═══ Bacaan

Pada sebuah garis
waktu yang
merangkak maju, akan
ada saatnya
kau ingin melompat
mundur pada
titik-titik kenangan
tertentu. Namun
tiada guna, garis waktu
takkan
memperlambat gerakannya
barang
sedetik pun. Ia hanya
mampu maju
dan terus maju. Dan mau
tidak mau,
kita harus ikut
terseret dalam alurnya
Garis waktu adalah
rangkuman dari tulisan-tulisan penulis yang di tuangkan secara sporadis di
berbagai media sosial. Secara kontras pembaca akan cepat memahami bahwa buku
ini merepsentasikan peristiwa-peristiwa penting tentang “aku” dan “kamu”
terlepas kisah ini fakta atau fiktif semata. Menjadi menarik karena kekata yang
dituangkan penuh dengan kesusastraan.
Sesuai judulnya buku
ini tersusun runut secara kronologis berdasarkan bulan dan tahun, mengisahkan
segala cerita tentang “aku dan “kamu” mulai dari masa perkenalan, kasmaran,
patah hati, hingga pengikhlasan. Dan bagi saya, ini salah satu daya tarik buku
ini selain karena kata-kata nya yang puitis.
“Jatuh hati tidak
pernah bisa memilih.
Tuhan yang memilihkan.
Kita hanyalah korban.
Kecewa adalah
konsekuensi.
Bahagia adalah bonus.” (Mei, Tahun Kedua)

══════
═══ Kumpulan Materi

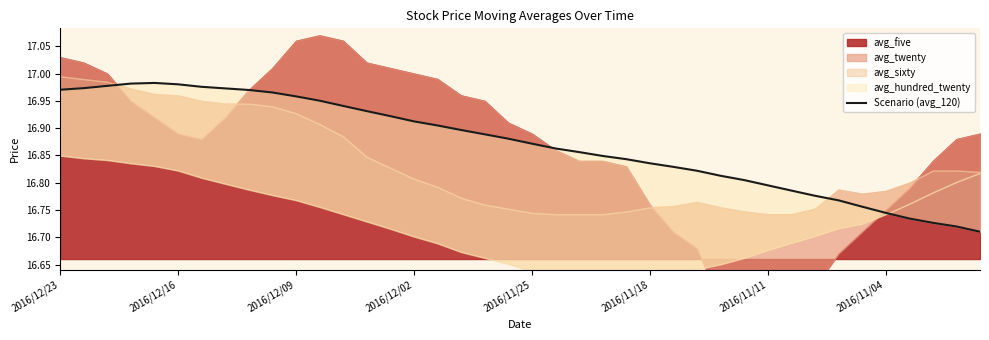

What value does the data have at 37?

16.7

══════

▸ Yang Dikerjakan:
1 > Salin persis seluruh bagian ulasan buku Garis waktu, dari "terlepas kisah ini" turun hingga "(Mei, Tahun Kedua)".
2 > Teruskan ulasan buku Garis waktu, dimulai setelah kalimat terakhir yang tersaji.

▸ Jawaban Tertulis:
1 >
terlepas kisah ini fakta atau fiktif semata. Menjadi menarik karena kekata yang
dituangkan penuh dengan kesusastraan.
Sesuai judulnya buku
ini tersusun runut secara kronologis berdasarkan bulan dan tahun, mengisahkan
segala cerita tentang “aku dan “kamu” mulai dari masa perkenalan, kasmaran,
patah hati, hingga pengikhlasan. Dan bagi saya, ini salah satu daya tarik buku
ini selain karena kata-kata nya yang puitis.
“Jatuh hati tidak
pernah bisa memilih.
Tuhan yang memilihkan.
Kita hanyalah korban.
Kecewa adalah
konsekuensi.
Bahagia adalah bonus.” (Mei, Tahun Kedua)

2 >
“Aku” sebentuk sosok
yang terlanjur mengagumi “Kamu”. Agaknya seperti itulah gambaran awal yang saya
tangkap dari buku ini. mengisahkan sosok “Aku” yang meski diabaikan
berkali-kali tetap berdiri teguh berharap ada secercah harapan yang mungkin
nanti akan terkuak. Benar saja, meski sakit dan kecewa berkali-kali,
perjuangannya pun bermuara sesuai harapan. “Aku” sempat sebahagia itu. Semangat
pagi telah berbeda dari biasanya. Lelah setelah beraktivitas menguap begitu
saja. Hanya dengan seulas pesan di ponsel “Apa Kabar?” Sekarang senyum “Aku”
tak lagi berpura-pura
“Aku” kemudian harus
mereguk pahitnya kehidupan di September Tahun Ketiga. “Kamu” memilih berpaling
ke lain hati. Mendua dibelakang namun tetap bermanis di depan. Sandiwara yang
terlalu jahat untuk “Aku”. Apa ini balasan atas pengorbanan dan kesetiaannya
selama ini?. “Aku” mundur dari sandiwara itu. Memilih pergi lalu bungkam seribu
bahasa. Di Oktober Tahun Ketiga “Aku” mencium bau penyesalan disana. Entah
karena telah mengkhianati “Aku” atau dikhianati olehnya. “Aku” berhasil
mengabaikannya meski di sudut terkecil di hati, nama “Kamu” masih bersemayaman
disana.
Tidak ada yang abadi,
baik
bahagia maupun luka.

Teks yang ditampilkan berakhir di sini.